_TRECHO DO TEXTO:_
:::::
Direito de ser sócio do Brasil

EDUARDO MATARAZZO SUPLICY

Antônio Ermírio de Moraes, o maior empresário brasileiro, disse, a respeito do Fome Zero, que "ninguém quer viver de esmola" e que o país precisaria mesmo é de um "Programa Desemprego Zero". Justamente quando o presidente Luiz Inácio Lula da Silva lançou o Programa Bolsa-Família, que unifica os programas de transferência de renda Bolsa-Escola, Bolsa-Alimentação, Cartão-Alimentação e Auxílio-Gás.
Antônio Ermírio disse que "o brasileiro tem boa formação moral e ninguém gosta de receber esmola" e que "as pessoas têm muita satisfação em trabalhar e receber aquilo que merecem". Concluiu que o programa "não é bom, porque vicia a população na coisa errada. O sujeito precisa lutar, trabalhar para sobreviver".
Nesse dia, Antônio Ermírio comemorou a expansão da Companhia Brasileira de Alumínio, da Votorantim, que envolveu investimentos de US$ 370 milhões, gerando 400 empregos diretos e 1.600 indiretos. Ressaltou a empresa que 70% dos investimentos foram com recursos da própria CBA. A Votorantim, como quase todos os grupos nacionais, teve ao longo de sua história um vigoroso apoio do poder público, sobretudo através de empréstimos do BNDES, que são realizados a taxas de juros menores do que as normalmente cobradas pelas instituições privadas. Isso se torna viável porque os recursos do BNDES são em grande parte do Fundo de Amparo ao Trabalhador.
As observações de Antônio Ermírio guardam relação com as palavras do presidente Lula. No lançamento do Bolsa-Família, disse nunca se esquecer das palavras de Luiz Gonzaga: "Uma esmola a um homem que é são ou lhe mata de vergonha, ou vicia o cidadão". Ressaltou também "que todo mundo sente orgulho em fazer por merecer". Na campanha presidencial, foram inúmeras as vezes em que Lula relembrou o episódio em que havia perdido o emprego.
O que Antônio Ermírio precisa compreender, e que o presidente Lula já fez, é que todos os brasileiros, e não apenas os clientes do BNDES, têm o direito inalienável de serem sócios do Brasil. Como empresário de larga visão, Antônio Ermírio tem a responsabilidade de perceber que os países desenvolvidos têm inúmeros programas de transferência de renda que tornam as suas economias mais competitivas em relação à nossa, se não instituirmos um programa com um desenho bem feito. Os EUA, por exemplo, estão destinando neste ano US$ 35 bilhões, na forma de crédito fiscal por remuneração recebida, aos trabalhadores cuja renda não atinge determinado patamar. Quase todos os países da União Européia têm programas de transferência de renda.
:::::
Itens listados em um conjunto de dados
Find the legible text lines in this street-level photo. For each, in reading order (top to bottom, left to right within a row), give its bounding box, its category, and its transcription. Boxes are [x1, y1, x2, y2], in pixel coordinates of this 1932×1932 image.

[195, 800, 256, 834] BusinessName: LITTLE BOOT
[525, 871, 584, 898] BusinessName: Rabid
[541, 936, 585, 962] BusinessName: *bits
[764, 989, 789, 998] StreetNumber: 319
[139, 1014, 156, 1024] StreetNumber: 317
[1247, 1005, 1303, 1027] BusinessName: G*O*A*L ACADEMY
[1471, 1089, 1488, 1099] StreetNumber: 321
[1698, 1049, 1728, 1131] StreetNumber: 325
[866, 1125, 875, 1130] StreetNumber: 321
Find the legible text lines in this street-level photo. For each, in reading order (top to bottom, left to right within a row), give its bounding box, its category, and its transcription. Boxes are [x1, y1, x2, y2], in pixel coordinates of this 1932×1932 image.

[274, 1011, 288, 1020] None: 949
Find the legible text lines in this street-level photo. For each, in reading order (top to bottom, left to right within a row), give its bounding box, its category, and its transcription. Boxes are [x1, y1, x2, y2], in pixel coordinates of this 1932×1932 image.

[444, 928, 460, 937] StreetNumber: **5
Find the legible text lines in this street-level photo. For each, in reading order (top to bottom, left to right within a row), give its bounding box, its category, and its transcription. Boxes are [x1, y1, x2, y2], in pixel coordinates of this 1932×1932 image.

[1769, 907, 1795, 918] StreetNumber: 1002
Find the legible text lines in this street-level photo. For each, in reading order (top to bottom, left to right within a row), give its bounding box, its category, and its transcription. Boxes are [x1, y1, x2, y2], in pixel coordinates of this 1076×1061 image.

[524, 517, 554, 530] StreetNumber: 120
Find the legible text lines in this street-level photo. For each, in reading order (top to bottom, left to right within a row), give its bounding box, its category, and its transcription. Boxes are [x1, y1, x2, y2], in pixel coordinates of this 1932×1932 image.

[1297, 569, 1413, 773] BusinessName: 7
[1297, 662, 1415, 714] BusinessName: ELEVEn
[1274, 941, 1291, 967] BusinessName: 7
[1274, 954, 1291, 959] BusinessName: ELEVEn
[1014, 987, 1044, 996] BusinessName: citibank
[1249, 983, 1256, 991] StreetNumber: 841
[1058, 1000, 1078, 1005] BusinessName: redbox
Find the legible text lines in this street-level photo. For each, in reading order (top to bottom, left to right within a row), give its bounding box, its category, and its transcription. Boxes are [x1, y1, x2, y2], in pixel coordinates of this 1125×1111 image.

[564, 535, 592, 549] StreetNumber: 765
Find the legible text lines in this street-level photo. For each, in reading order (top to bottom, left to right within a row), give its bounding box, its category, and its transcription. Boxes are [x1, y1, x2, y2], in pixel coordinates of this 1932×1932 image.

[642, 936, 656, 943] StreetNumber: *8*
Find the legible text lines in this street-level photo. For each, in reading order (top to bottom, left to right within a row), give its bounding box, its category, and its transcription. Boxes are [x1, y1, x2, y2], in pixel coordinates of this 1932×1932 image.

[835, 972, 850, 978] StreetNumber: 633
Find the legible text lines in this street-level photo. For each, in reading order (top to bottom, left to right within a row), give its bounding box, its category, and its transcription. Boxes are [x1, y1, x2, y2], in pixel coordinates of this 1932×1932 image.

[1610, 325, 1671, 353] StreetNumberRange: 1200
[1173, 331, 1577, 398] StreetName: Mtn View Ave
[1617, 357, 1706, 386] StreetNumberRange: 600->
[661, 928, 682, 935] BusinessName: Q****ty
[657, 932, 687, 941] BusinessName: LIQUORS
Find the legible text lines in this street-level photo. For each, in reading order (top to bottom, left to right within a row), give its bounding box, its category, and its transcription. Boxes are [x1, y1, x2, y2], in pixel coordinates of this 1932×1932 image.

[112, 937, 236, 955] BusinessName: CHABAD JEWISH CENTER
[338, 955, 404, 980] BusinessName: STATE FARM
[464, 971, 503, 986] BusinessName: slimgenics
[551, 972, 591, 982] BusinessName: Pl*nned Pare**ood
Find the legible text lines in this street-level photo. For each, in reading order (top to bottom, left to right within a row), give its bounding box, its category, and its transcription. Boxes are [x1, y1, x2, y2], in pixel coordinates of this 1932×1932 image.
:::::
_CONJUNTO DE TAREFAS:_
a - Reescreva em forma de lista o parágrafo do trecho iniciado por "Nesse dia, Antônio Ermírio comemorou", mantendo seus fatos principais.
b - Transcreva do trecho a passagem que começa em "As observações de" e segue até "perdido o emprego.".

_RESPOSTAS POR TAREFA:_
a -
- Antônio Ermírio comemorou a expansão da Companhia Brasileira de Alumínio (CBA), da Votorantim, com investimentos de US$ 370 milhões, 400 empregos diretos e 1.600 indiretos.
- Segundo a empresa, 70% dos investimentos vieram de recursos da própria CBA.
- A Votorantim, como quase todos os grupos nacionais, teve ao longo de sua história vigoroso apoio do poder público, sobretudo por meio de empréstimos do BNDES a juros menores do que os normalmente cobrados pelas instituições privadas.
- Isso é viável porque os recursos do BNDES provêm em grande parte do Fundo de Amparo ao Trabalhador.

b -
As observações de Antônio Ermírio guardam relação com as palavras do presidente Lula. No lançamento do Bolsa-Família, disse nunca se esquecer das palavras de Luiz Gonzaga: "Uma esmola a um homem que é são ou lhe mata de vergonha, ou vicia o cidadão". Ressaltou também "que todo mundo sente orgulho em fazer por merecer". Na campanha presidencial, foram inúmeras as vezes em que Lula relembrou o episódio em que havia perdido o emprego.